:: REQUIRED ACTION 1 ::
Using the article below on evidence in personal injury claims, say whether each statement agrees with it. Answer yes or no for each and quote the deciding words. (a) Dashcam footage will be erased over time. (b) The Claimant was driving the Peugeot. (c) The Mercedes stopped at the accident scene.

:: SOURCE PASSAGE ::
Crucial Role of Evidence in Personal Injury Claims
As a personal injury solicitor, it is difficult to understate the importance of evidence in establishing who is at fault for an accident while making a personal injury claim.
Indeed, when a client comes to us with serious (and sometimes life-changing injuries) following an accident, one of the first things we will do is gather as much evidence as possible relevant to the issue of who is at fault. It is not always clear cut as to exactly why an accident occurred, and who was to blame, and there are often differing accounts as to the accident circumstances.
In this situation, the role of evidence is to assist you and the Court in weaving together a picture of what likely happened so that the claim can be justly resolved, and the right party compensated.
Gathering Evidence After a Serious Road Traffic Incident
Evidence which can assist in establishing who is at fault for an accident can come from a variety of different sources, not all of which can be given the same weight.
For example, in claims arising from road traffic accidents, the best sources of evidence often include CCTV or dashcam footage, contemporary first-hand accounts from witnesses to the accident and even evidence from experts who can examine the scene as a whole and forensically reconstruct the accident.
It is important to act quickly to obtain surveillance evidence as CCTV and dashcam footage will be erased over time and the memories of witnesses will fade.
There are other sources of evidence, for example, hearsay evidence or second-hand witness accounts, that should be treated with some caution, but can still be useful for a Court in determining what likely happened and coming to a view on who was to blame.
It is important that all avenues and sources of evidence are explored as early as possible in the life of a claim; if this exercise is left until too late, the evidence may no longer be available, and you may have missed an important opportunity to strengthen your claim.
Case Study: Brown & Anor v Sestras & Others (May 2023)
The evidence you have managed to obtain, no matter what source it comes from, can make all the difference between a claim that wins and a claim that fails. This was clearly illustrated in the case of Master Bronte Brown & Miss Lacey Brown -v- Mr Cosmin Sestras and others which recently went before Her Honour Judge Howells who sat as a Deputy Judge in the High Court.
The claim involved serious injuries suffered by Master Brown (then aged 9) in a road traffic accident which occurred on 16 July 2017 on the A10 between Hertford and Hoddesdon.
At the time of the accident, the Claimant was a rear-seat passenger travelling in a Peugeot car driven by his mother, Ms Sellers. The Claimant was joined in the vehicle by Mr Graham (his mother’s partner) along with his sister, Lacey, and Mr Graham’s son, Bobby, who accompanied him in the back seats.
It was the group’s evidence that, at the time of the accident, they were travelling on the A10 to drop off Mr Graham and his son at home following a family day out together. The Claimant had unstrapped his seatbelt to remove his shoe which was causing discomfort, and his mother had told him off. At around the same time, Ms Sellers, Mr Graham, and Bobby all became aware of a dark car, described as a black Mercedes Benz car, which was effectively tailgating them.
The Mercedes then moved into an inside lane behind a lorry, undertook the Peugeot, and then cut back into the lane directly in front of them. The sudden manoeuvre by the Mercedes, unfortunately, caused Ms Sellers to lose control of her vehicle; the vehicle subsequently crossed into the inside carriageway, left the road, and was thrown down the embankment into a nearby field. The Mercedes did not stop at the accident scene and drove off.

:: REQUIRED ACTION 2 ::
Rewrite the lines of the rows below with "AÑADIR" swapped for "COMPRAR" and everything else unchanged. Leave the pictures out.

:: DATASET EXTRACT ::
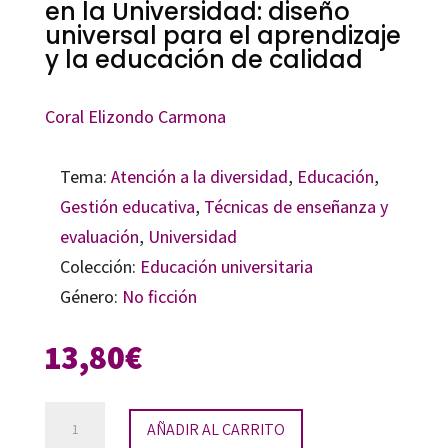
en la Universidad: diseño
universal para el aprendizaje
y la educación de calidad
Coral Elizondo Carmona
Tema:
Atención a la diversidad
,
Educación
,
Gestión educativa
,
Técnicas de enseñanza y
evaluación
,
Universidad
Colección:
Educación universitaria
Género:
No ficción
13,80
€
Hacia
AÑADIR AL CARRITO
la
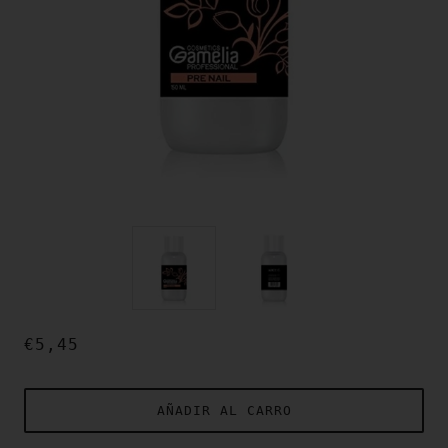
€5,45
AÑADIR AL CARRO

:: RESULT 1 ::
(a) Yes: "CCTV and dashcam footage will be erased over time"
(b) No: "the Claimant was a rear-seat passenger travelling in a Peugeot car driven by his mother, Ms Sellers"
(c) No: "The Mercedes did not stop at the accident scene and drove off."

:: RESULT 2 ::
en la Universidad: diseño
universal para el aprendizaje
y la educación de calidad
Coral Elizondo Carmona
Tema:
Atención a la diversidad
,
Educación
,
Gestión educativa
,
Técnicas de enseñanza y
evaluación
,
Universidad
Colección:
Educación universitaria
Género:
No ficción
13,80
€
Hacia
COMPRAR AL CARRITO
la
€5,45
COMPRAR AL CARRO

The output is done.